Posted 8 февраля 2023, 09:42
Published 8 февраля 2023, 09:42
Modified 8 февраля 2023, 11:58
Updated 8 февраля 2023, 11:58
Anna Berseneva
In his new book "He's Already Coming" (Rostov-on-Don: Phoenix. 2023), Yakov Shechter created a rare environment in which people and demons feel completely at home.
For their joint habitation (and it happens more than a hundred years ago), the author came up with the Galician town of Kuruv. Jews, who make up the majority of the Kuruvian population, habitually coexist with demons in it. Life flows idyllically here: "Stoves were heated in the houses, and smoke, infused with the smell of burnt pine resin, hovered over the Kuruv. It was easy and free to breathe, life, a happy, long life, filled to the brim with either joyful or sad events, stood in front of a Cold arch of black poplar branches, illuminated by cold white snow". And it's not only and not even so much in the beautiful landscapes framing the Kuruva life, as in its content:
"The life of poor workers, filled with sincere, pure service to the Creator who created such conditions for them, flowed smoothly, leaving no trace in this world. Perhaps, in the heights of the mountains, every snore in class, every psalm capital, read from memory amid the running and confusion, was recorded with a diamond pen on golden tablets. But in the world below, the gray canvas of their everyday life was decorated with rare colored sparks, and they themselves passed through life unnoticed, one by one disappearing without a trace under the tombstones".
However, the inhabitants of the Dolny Kuruvsky world, for all their external ordinariness, appear in the book of Yakov Shechter so expressive that the canvas of their everyday life does not look gray at all.
This is a young Zyama who does not know what will come out of him in life, but dreams of "writing a deep, very deep book, or learning how to deliver inspired sermons, or reaching the very peaks in the understanding of the Talmud, where only great teachers of the law reached".
These are simple Jewish women who do not even need to be taught the Torah, because "holiness fills their souls while cooking, and the Almighty himself controls their fingers".
These are the newlyweds Aizik and Shayna, who "diligently avoided sharp corners and explosive situations", and therefore "Shayna cooked the fish herself and at first spoiled it to the point of impossibility. But Ayzik ate and praised, and gradually the fish began to come out quite edible, and then even tasty".

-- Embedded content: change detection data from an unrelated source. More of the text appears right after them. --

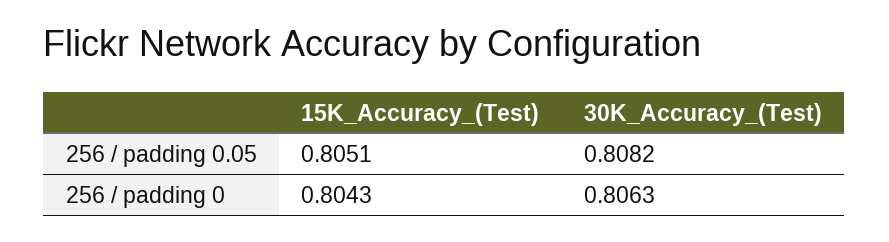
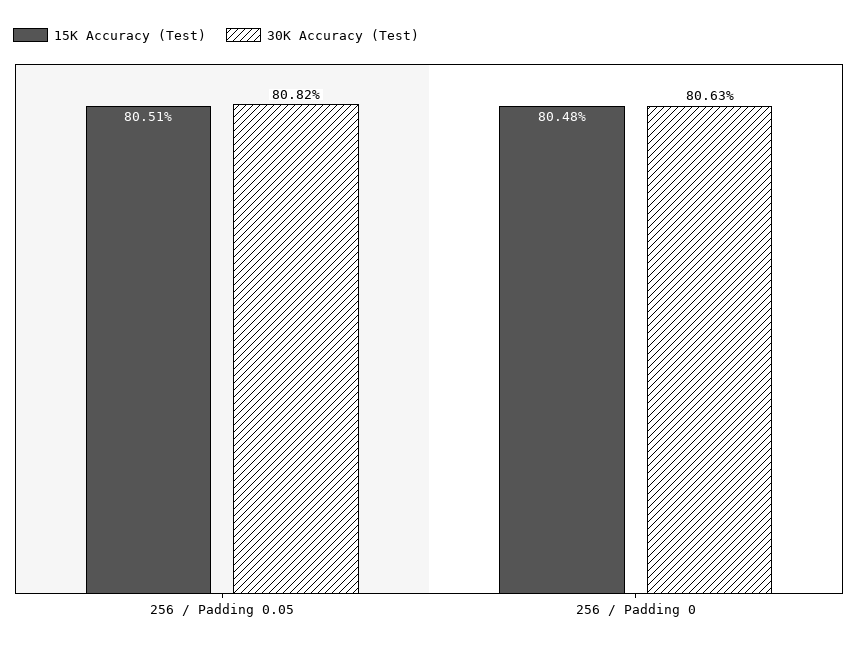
  {
    "15K_Accuracy_(Test)": {
      "256 / padding 0.05": 0.8051,
-     "256 / padding 0": 0.8043
+     "256 / padding 0": 0.8048
    },
    "30K_Accuracy_(Test)": {
      "256 / padding 0.05": 0.8082,
      "256 / padding 0": 0.8063
    }
  }

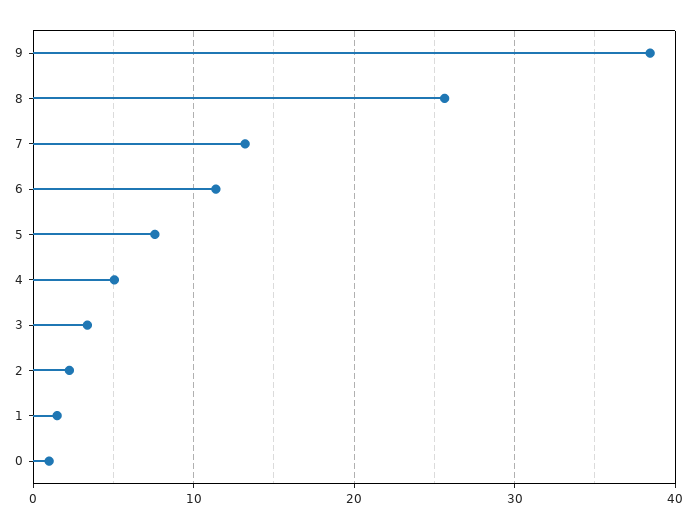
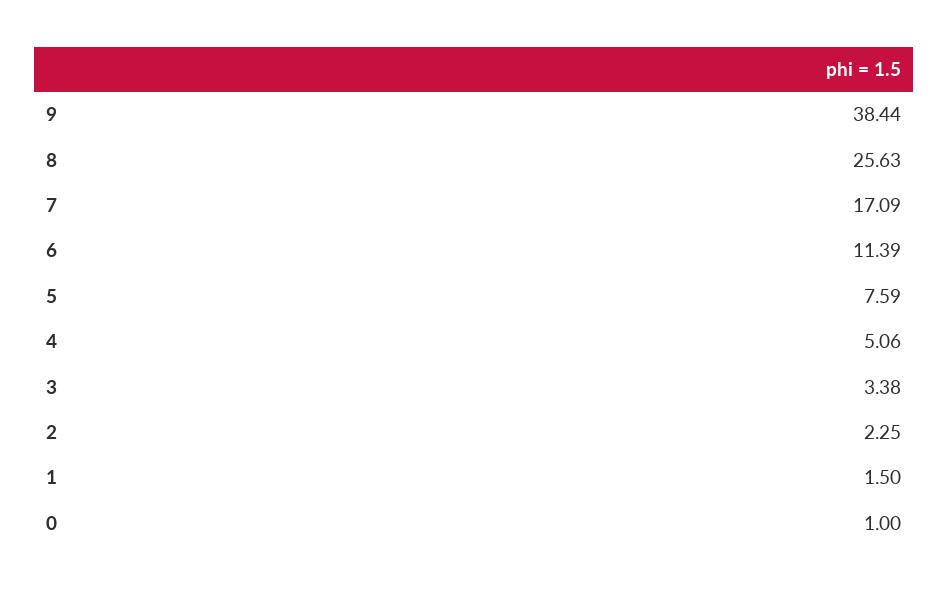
  {
    "9": 38.44,
    "8": 25.63,
-   "7": 13,
+   "7": 17.09,
    "6": 11.39,
    "5": 7.59,
    "4": 5.06,
    "3": 3.38,
    "2": 2.25,
    "1": 1.5,
    "0": 1
  }

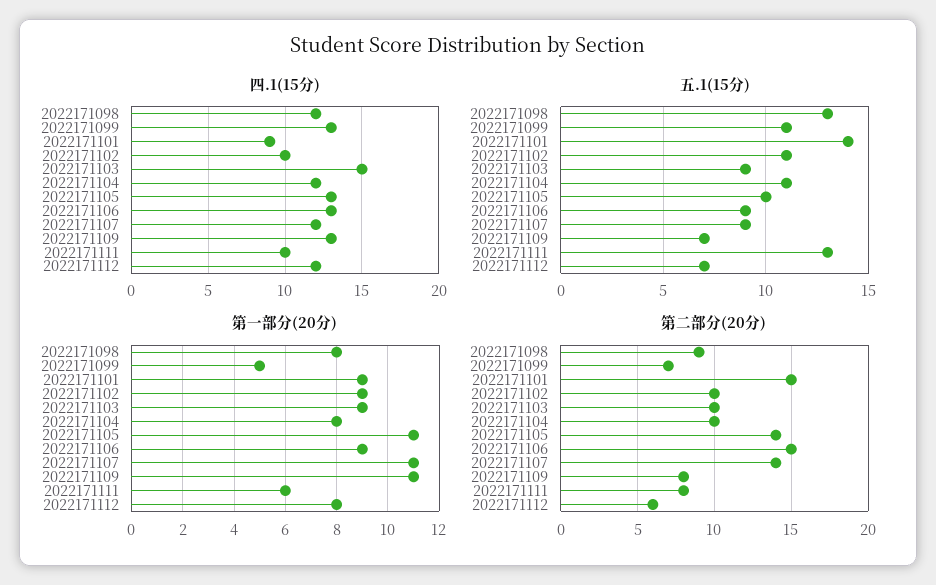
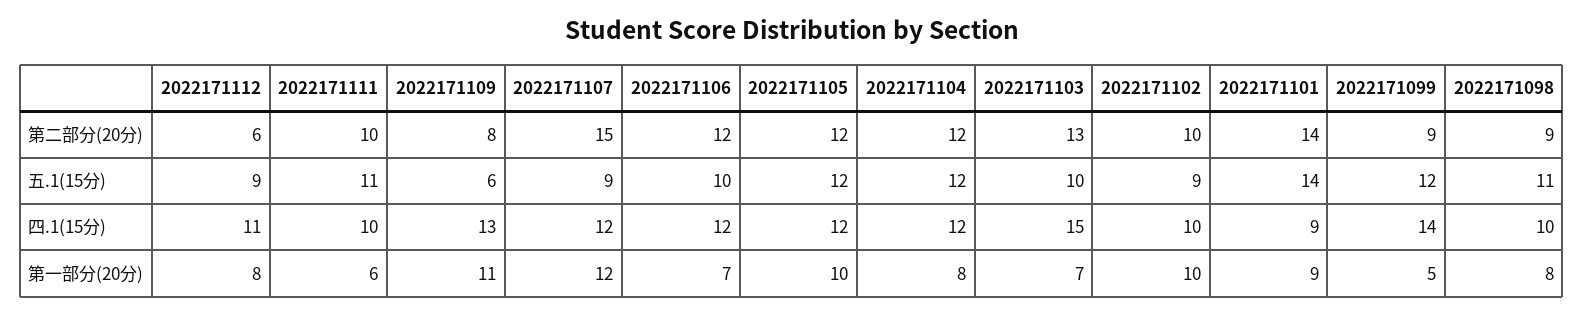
  {
    "四.1(15分)": {
-     "2022171098": 12,
+     "2022171098": 10,
-     "2022171099": 13,
+     "2022171099": 14,
      "2022171101": 9,
      "2022171102": 10,
      "2022171103": 15,
      "2022171104": 12,
-     "2022171105": 13,
+     "2022171105": 12,
-     "2022171106": 13,
+     "2022171106": 12,
      "2022171107": 12,
      "2022171109": 13,
      "2022171111": 10,
-     "2022171112": 12
+     "2022171112": 11
    },
    "五.1(15分)": {
-     "2022171098": 13,
+     "2022171098": 11,
-     "2022171099": 11,
+     "2022171099": 12,
      "2022171101": 14,
-     "2022171102": 11,
+     "2022171102": 9,
-     "2022171103": 9,
+     "2022171103": 10,
-     "2022171104": 11,
+     "2022171104": 12,
-     "2022171105": 10,
+     "2022171105": 12,
-     "2022171106": 9,
+     "2022171106": 10,
      "2022171107": 9,
-     "2022171109": 7,
+     "2022171109": 6,
-     "2022171111": 13,
+     "2022171111": 11,
-     "2022171112": 7
+     "2022171112": 9
    },
    "第一部分(20分)": {
      "2022171098": 8,
      "2022171099": 5,
      "2022171101": 9,
-     "2022171102": 9,
+     "2022171102": 10,
-     "2022171103": 9,
+     "2022171103": 7,
      "2022171104": 8,
-     "2022171105": 11,
+     "2022171105": 10,
-     "2022171106": 9,
+     "2022171106": 7,
-     "2022171107": 11,
+     "2022171107": 12,
      "2022171109": 11,
      "2022171111": 6,
      "2022171112": 8
    },
    "第二部分(20分)": {
      "2022171098": 9,
-     "2022171099": 7,
+     "2022171099": 9,
-     "2022171101": 15,
+     "2022171101": 14,
      "2022171102": 10,
-     "2022171103": 10,
+     "2022171103": 13,
-     "2022171104": 10,
+     "2022171104": 12,
-     "2022171105": 14,
+     "2022171105": 12,
-     "2022171106": 15,
+     "2022171106": 12,
-     "2022171107": 14,
+     "2022171107": 15,
      "2022171109": 8,
-     "2022171111": 8,
+     "2022171111": 10,
      "2022171112": 6
    }
  }

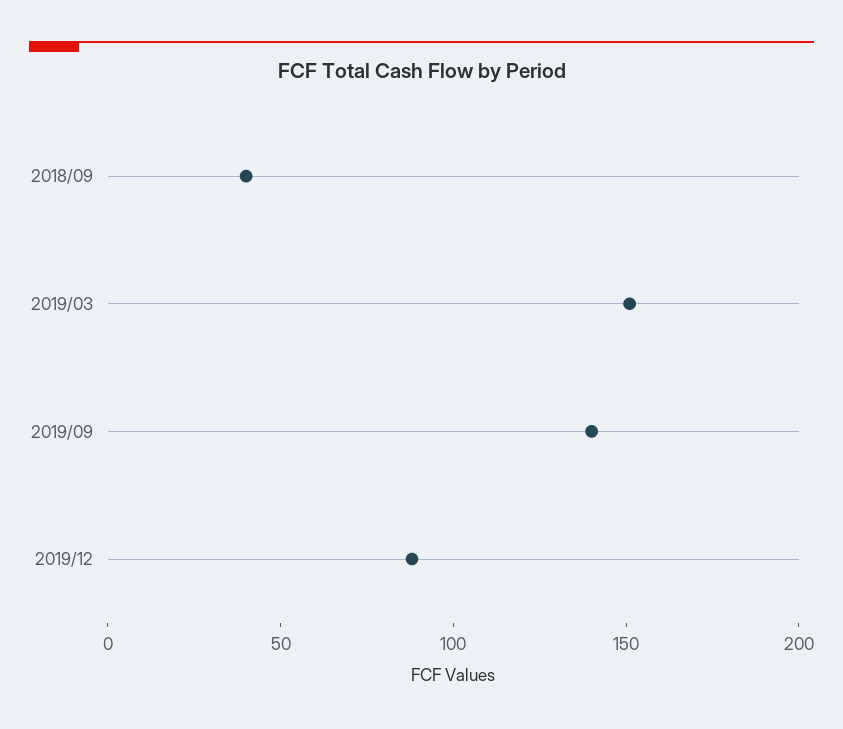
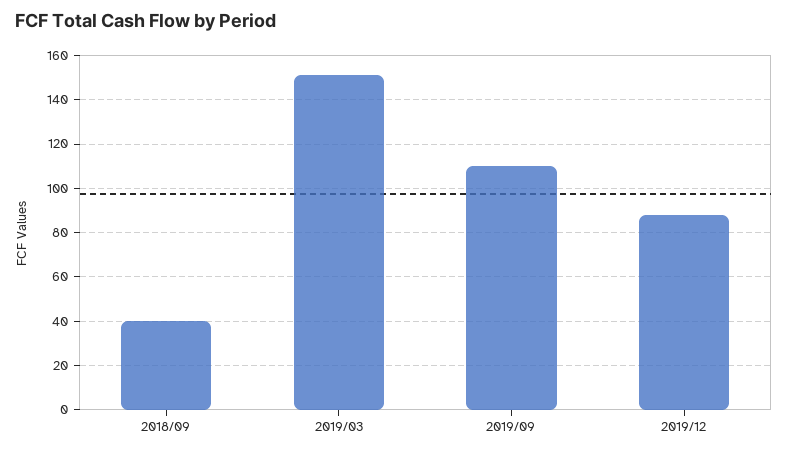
  {
    "2018/09": 40,
    "2019/03": 150,
-   "2019/09": 140,
+   "2019/09": 110,
    "2019/12": 90
  }

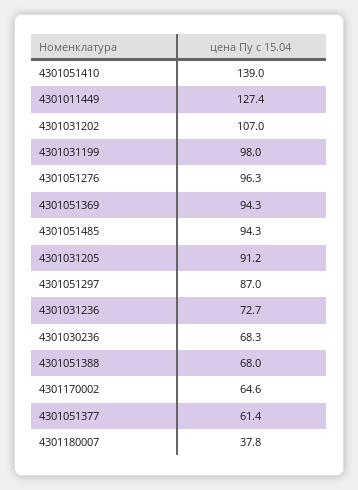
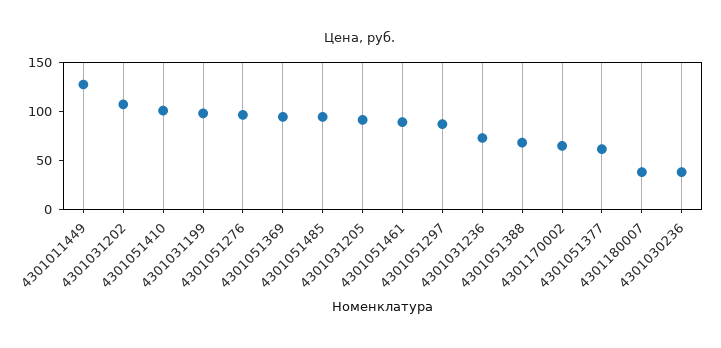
  {
-   "4301051410": 139,
+   "4301051410": 100,
    "4301011449": 127.4,
    "4301031202": 107,
    "4301031199": 98,
    "4301051276": 96.3,
    "4301051369": 94.3,
    "4301051485": 94.3,
    "4301031205": 91.2,
    "4301051297": 87,
    "4301031236": 72.7,
-   "4301030236": 68.3,
+   "4301030236": 40,
    "4301051388": 68,
    "4301170002": 64.6,
    "4301051377": 61.4,
-   "4301180007": 37.8
+   "4301180007": 37.8,
+   "4301051461": 90
  }

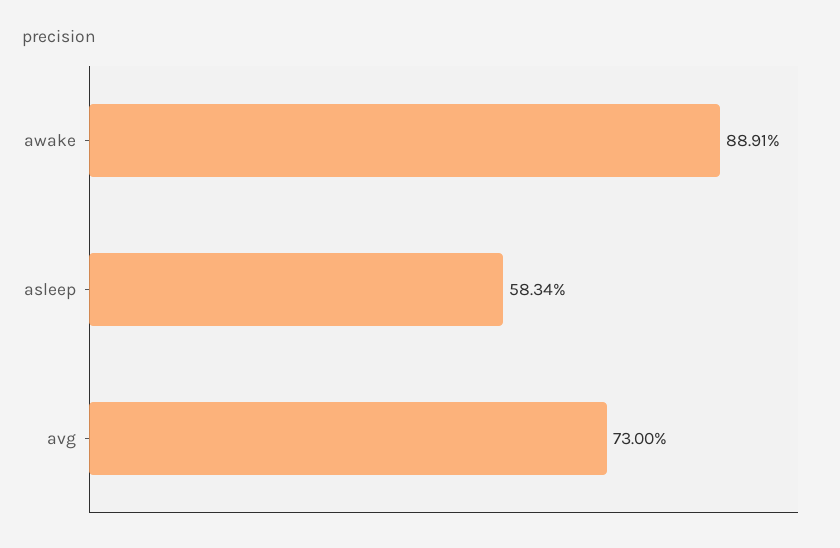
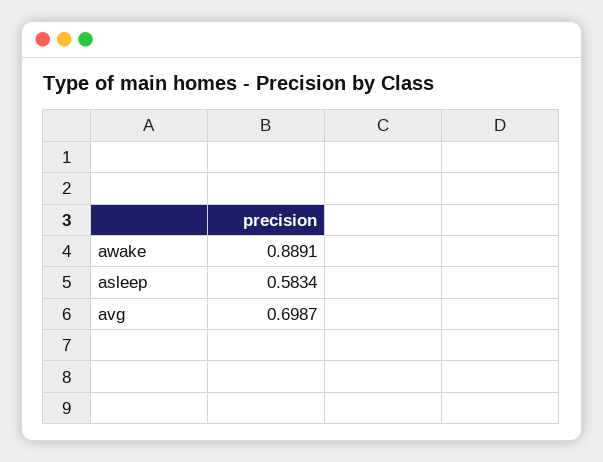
  {
    "awake": 0.8891,
    "asleep": 0.5834,
-   "avg": 0.73
+   "avg": 0.6987
  }

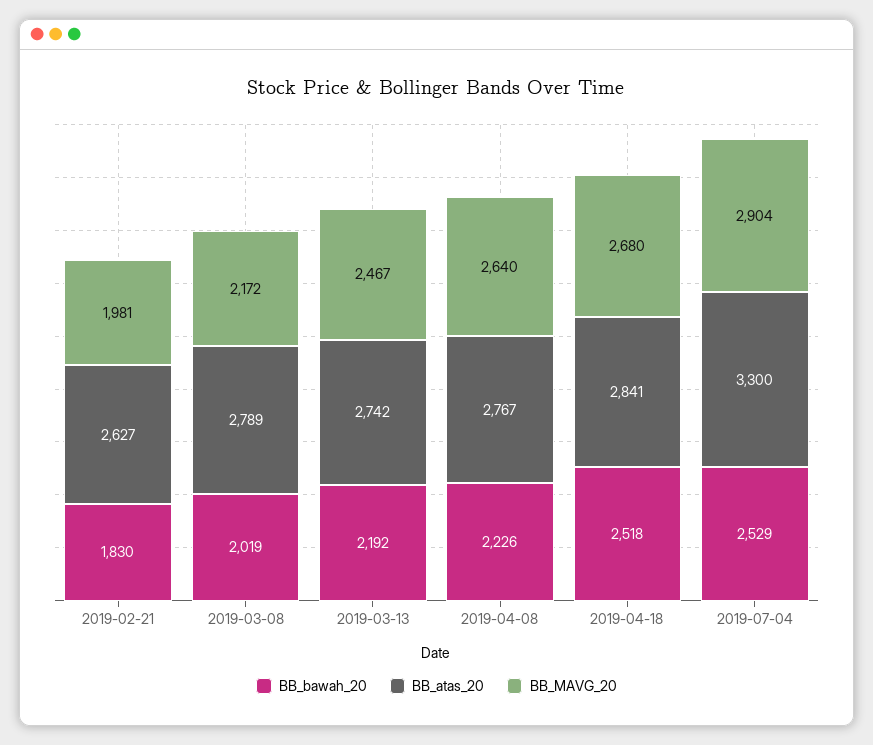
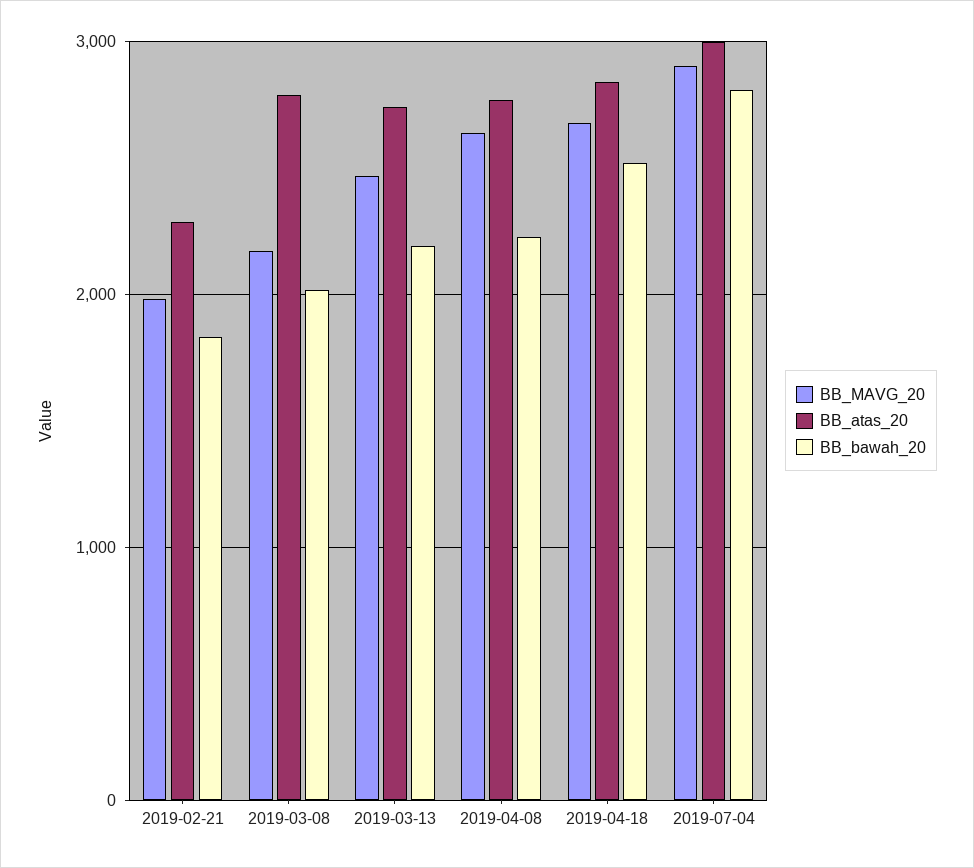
  {
    "BB_bawah_20": {
      "2019-02-21": 1830,
      "2019-03-08": 2019,
      "2019-03-13": 2192,
      "2019-04-08": 2226,
      "2019-04-18": 2518,
-     "2019-07-04": 2529
+     "2019-07-04": 2800
    },
    "BB_atas_20": {
-     "2019-02-21": 2627,
+     "2019-02-21": 2300,
      "2019-03-08": 2789,
      "2019-03-13": 2742,
      "2019-04-08": 2767,
      "2019-04-18": 2841,
-     "2019-07-04": 3300
+     "2019-07-04": 3000
    },
    "BB_MAVG_20": {
      "2019-02-21": 1981,
      "2019-03-08": 2172,
      "2019-03-13": 2467,
      "2019-04-08": 2640,
      "2019-04-18": 2680,
      "2019-07-04": 2904
    }
  }

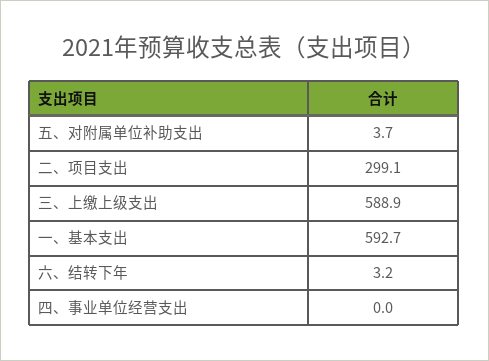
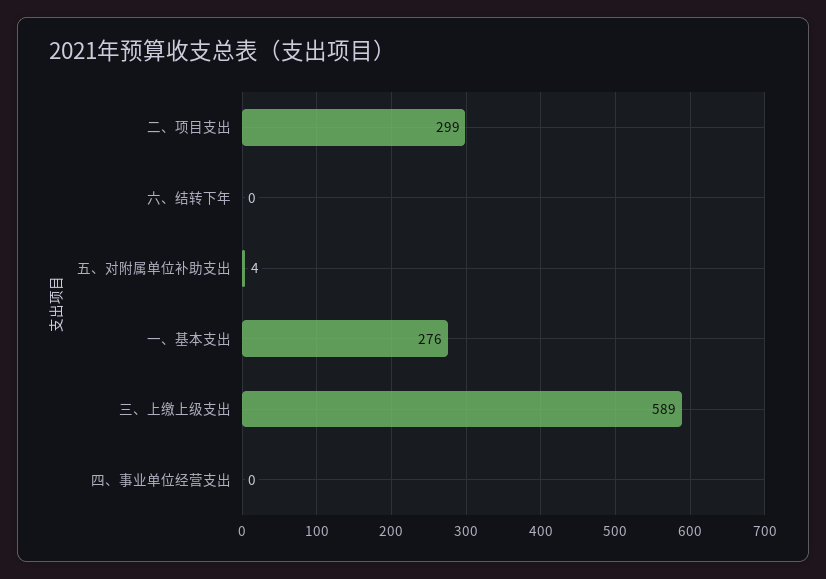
  {
    "五、对附属单位补助支出": 3.7,
    "二、项目支出": 299.1,
    "三、上缴上级支出": 588.9,
-   "一、基本支出": 592.7,
+   "一、基本支出": 276,
-   "六、结转下年": 3.2,
+   "六、结转下年": 0,
    "四、事业单位经营支出": 0
  }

In general, the marks of wisdom, dolny and everyday interspersed with the mountain and difficult to comprehend, are scattered throughout all the stories that make up the book "He is already coming." Moreover, the carriers of this sparking wisdom are literally all the characters, even those who can't stand all kinds of distractions. So, Kopl from the story "The Right Choice" notes that while he was spending time in the yeshiva studying these very abstractions, "life around him was crumbling like scrambled eggs on a hot frying pan, and instead of slurping it with a full spoon, he was collecting dry crumbs." As a result of such reflections, Kopl decided that he no longer wanted to be a Jew, and converted to Catholicism. And then a demon appeared in his life…
And Shayna, Aizik's wife, did not think of anything like that, but the demon still appeared in her life because he fell in love with her ("Demon Love").
And the hunchback Zalman-Shneur "fought against the world like a bird that flew into a room by mistake, beats against walls, window glass, ceiling, trying to escape from captivity," and therefore he wanted to become a demon himself ("A man who wanted to become a demon"). The forbidden knowledge opened to him like a bonbonniere with sweets, and he began to see "mazikin, pests, about which it is written in the Talmud that they surround a person like a watering groove surrounds a tree," but the demons did not pay attention to him, passing by as if by an empty place.
And this Jewish world is so colorful, its inhabitants and the details of their everyday existence are so vivid that the appearance of demons and demons next to them does not look out of the ordinary. Probably, the fact is that there is really no commonplace in their existence, because "holiness hides in everyone's heart, just like the crimson seeds of a pomegranate hide behind a dark peel." So do not be surprised at the dizziness of the events that occur with the inhabitants of Kuruva, and the fantasticism of the creatures that are involved in these events.
But what is surprising is the absolute serenity in which the reader is immersed in a world where demons and demons feel at home. However, this is one of the main signs of the narrative manner of Yakov Shechter in general and his new book in particular. Her name is vitality. The love of life of the heroes does not allow demons to prevail over good and reason, which form the basis of life. The author, apparently, does not doubt this, because his book about evil spirits turned out to be so life-affirming.